The Lions Club of Subang Jaya (“LCSJ”) working in conjunction with Pertiwi Soup Kitchen helped a Rohingya refugee family, living in Kuala Lumpur, with walking disabilities become mobile again.
In this family of five, the father and both young sons suffer from Achondroplasia, a hereditary bone disorder that has left all three of them unable to walk.
Achondroplasia is a disorder of bone growth that prevents the changing of cartilage (particularly in the long bones of the arms and legs) to bone. It is characterized by dwarfism, limited range of motion at the elbows, large head size (macrocephaly), small fingers, and normal intelligence.
Abdul Rahman, the father and breadwinner, is a street peddler and relies on a donated electric wheelchair to ply his trade. His two sons, aged 3 and 11, have never owned wheelchairs but are pushed around in an old baby stroller.
The family’s income has taken a beating during this pandemic, coupled with Abdul Rahman’s wheelchair which had broken down, leaving the family at their wits end as they are unable to pay rent or purchase necessities.
“Pertiwi Soup Kitchen has been helping the family throughout these trying times with necessities and rental aid,” said Zakiah Sarbudeen, a volunteer with the soup kitchen.
Lion Charlene Chew, a representative from LCSJ, said the club stepped in to pay for the repairs of Abdul Rahman’s electric wheelchair, and donated wheelchairs to both his sons with its Medical Aid Fund.

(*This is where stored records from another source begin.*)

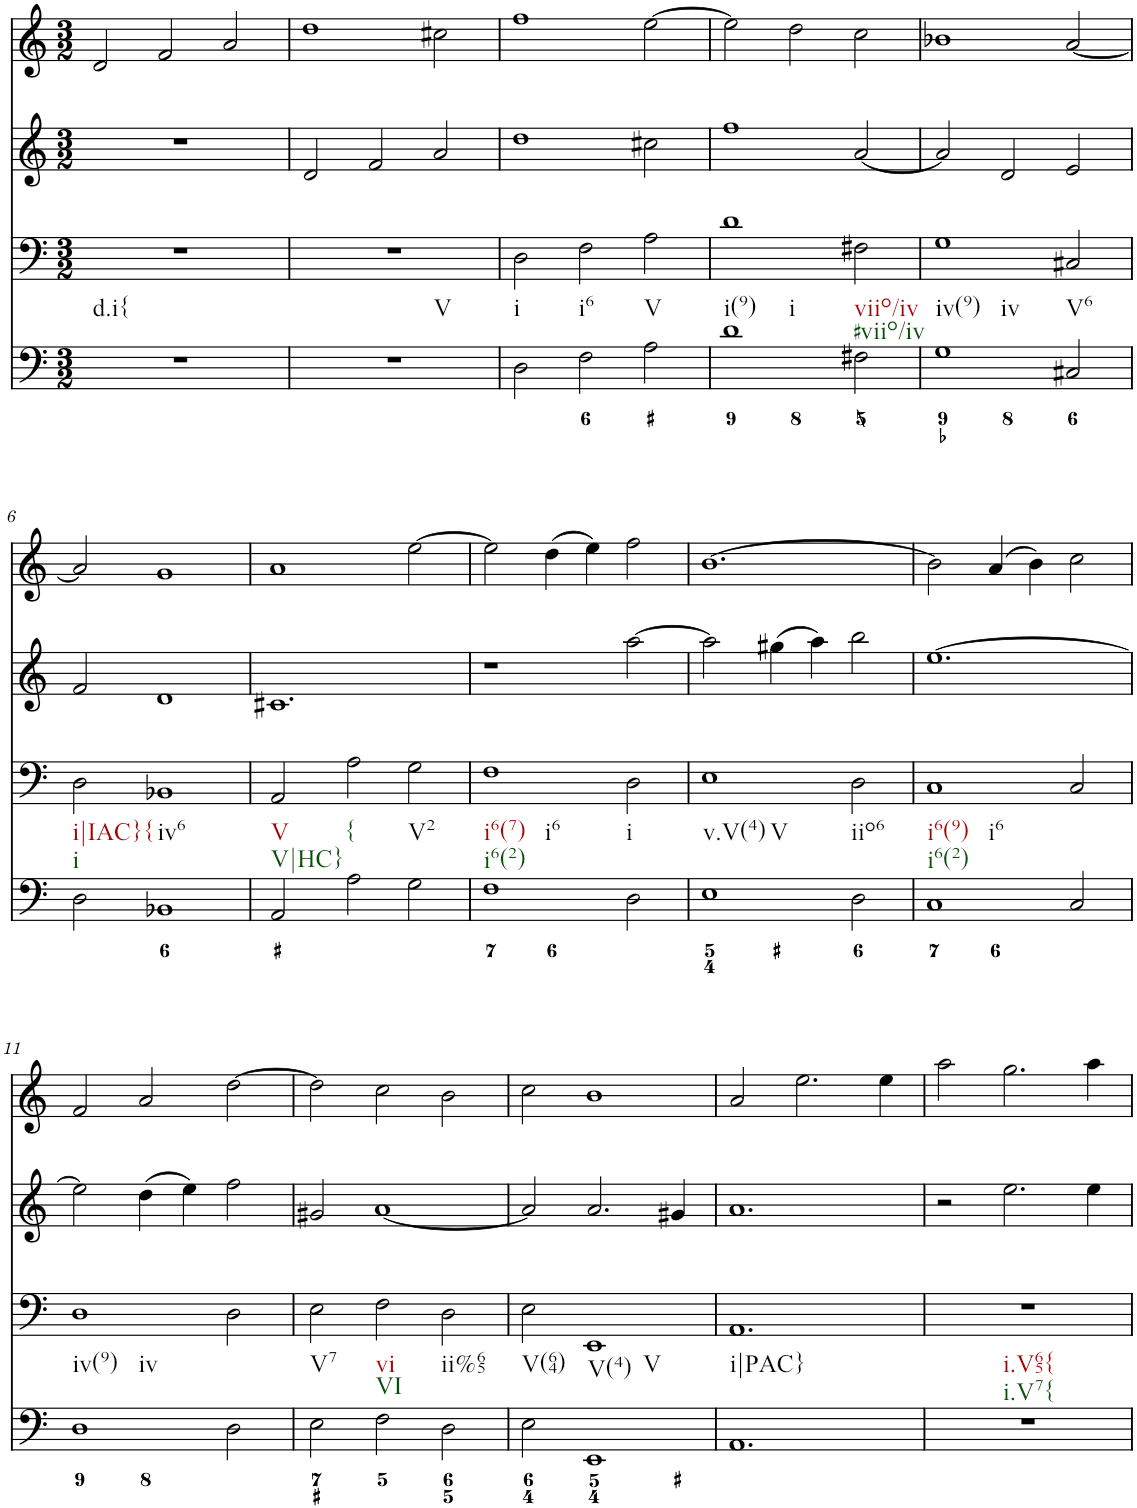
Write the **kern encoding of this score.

**kern	**kern	**kern	**kern
*part4	*part3	*part2	*part1
*staff4	*staff3	*staff2	*staff1
*I"Piano	*I"Piano	*I"Piano	*I"Piano
*I'Pno	*I'Pno	*I'Pno	*I'Pno
*clefF4	*clefF4	*clefG2	*clefG2
*k[]	*k[]	*k[]	*k[]
*M3/2	*M3/2	*M3/2	*M3/2
=1	=1	=1	=1
!	!LO:TX:b:t=d.i{	!	!
1.r	1.r	1.r	2d/
.	.	.	2f/
.	.	.	2a/
=2	=2	=2	=2
!	!LO:TX:b:t=V	!	!
1.r	1.r	2d/	1dd
.	.	2f/	.
.	.	2a/	2cc#X\
=3	=3	=3	=3
!	!LO:TX:b:t=i	!	!
2D\	2D\	1dd	1ff
!	!LO:TX:b:t=i6	!	!
2F\	2F\	.	.
!	!LO:TX:b:t=V	!	!
2A\	2A\	2cc#X\	[2ee\
=4	=4	=4	=4
!	!LO:TX:b:t=i(9)	!	!
!	!LO:TX:b:t=i	!	!
1d	1d	1ff	2ee\]
.	.	.	2dd\
!	!LO:TX:b:t=viio/iv	!	!
!	!LO:TX:b:t=#viio/iv	!	!
2F#X\	2F#X\	[2a/	2cc\
=5	=5	=5	=5
!	!LO:TX:b:t=iv(9)	!	!
!	!LO:TX:b:t=iv	!	!
1G	1G	2a/]	1b-X
.	.	2d/	.
!	!LO:TX:b:t=V6	!	!
2C#X/	2C#X/	2e/	[2a/
!!LO:LB:g=z
=6	=6	=6	=6
!	!LO:TX:b:t=i|IAC}{	!	!
!	!LO:TX:b:t=i	!	!
2D\	2D\	2f/	2a/]
!	!LO:TX:b:t=iv6	!	!
1BB-X	1BB-X	1d	1g
=7	=7	=7	=7
!	!LO:TX:b:t=V	!	!
!	!LO:TX:b:t=V|HC}	!	!
2AA/	2AA/	1.c#X	1a
!	!LO:TX:b:t={	!	!
2A\	2A\	.	.
!	!LO:TX:b:t=V2	!	!
2G\	2G\	.	[2ee\
=8	=8	=8	=8
!	!LO:TX:b:t=i6(7)	!	!
!	!LO:TX:b:t=i6(2)	!	!
!	!LO:TX:b:t=i6	!	!
1F	1F	1r	2ee\]
.	.	.	(4dd\
.	.	.	4ee\)
!	!LO:TX:b:t=i	!	!
2D\	2D\	[2aa\	2ff\
=9	=9	=9	=9
!	!LO:TX:b:t=v.V(4)	!	!
!	!LO:TX:b:t=V	!	!
1E	1E	2aa\]	[1.b
.	.	(4gg#X\	.
.	.	4aa\)	.
!	!LO:TX:b:t=iio6	!	!
2D\	2D\	2bb\	.
=10	=10	=10	=10
!	!LO:TX:b:t=i6(9)	!	!
!	!LO:TX:b:t=i6(2)	!	!
!	!LO:TX:b:t=i6	!	!
1C	1C	[1.ee	2b\]
.	.	.	(4a/
.	.	.	4b\)
2C/	2C/	.	2cc\
!!LO:LB:g=z
=11	=11	=11	=11
!	!LO:TX:b:t=iv(9)	!	!
!	!LO:TX:b:t=iv	!	!
1D	1D	2ee\]	2f/
.	.	(4dd\	2a/
.	.	4ee\)	.
2D\	2D\	2ff\	[2dd\
=12	=12	=12	=12
!	!LO:TX:b:t=V7	!	!
2E\	2E\	2g#X/	2dd\]
!	!LO:TX:b:t=vi	!	!
!	!LO:TX:b:t=VI	!	!
2F\	2F\	[1a	2cc\
!	!LO:TX:b:t=ii%65	!	!
2D\	2D\	.	2b\
=13	=13	=13	=13
!	!LO:TX:b:t=V(64)	!	!
2E\	2E\	2a/]	2cc\
!	!LO:TX:b:t=V(4)	!	!
!	!LO:TX:b:t=V	!	!
1EE	1EE	2.a/	1b
.	.	4g#X/	.
=14	=14	=14	=14
!	!LO:TX:b:t=i|PAC}	!	!
1.AA	1.AA	1.a	2a/
.	.	.	2.ee\
.	.	.	4ee\
=15	=15	=15	=15
!	!LO:TX:b:t=i.V65{	!	!
!	!LO:TX:b:t=i.V7{	!	!
1.r	1.r	2r	2aa\
.	.	2.ee\	2.gg\
.	.	4ee\	4aa\
=	=	=	=
*-	*-	*-	*-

“With the wheelchair repaired, Abdul Rahman can get back to work and provide for his family,” Chew said.
The two young sons, who each received a brand new wheelchair, were all smiles as they learned to roll themselves about. Chew added that “giving the boys their own wheelchairs will allow them mobility to take part in daily activities and result in better mental, social and physical development.”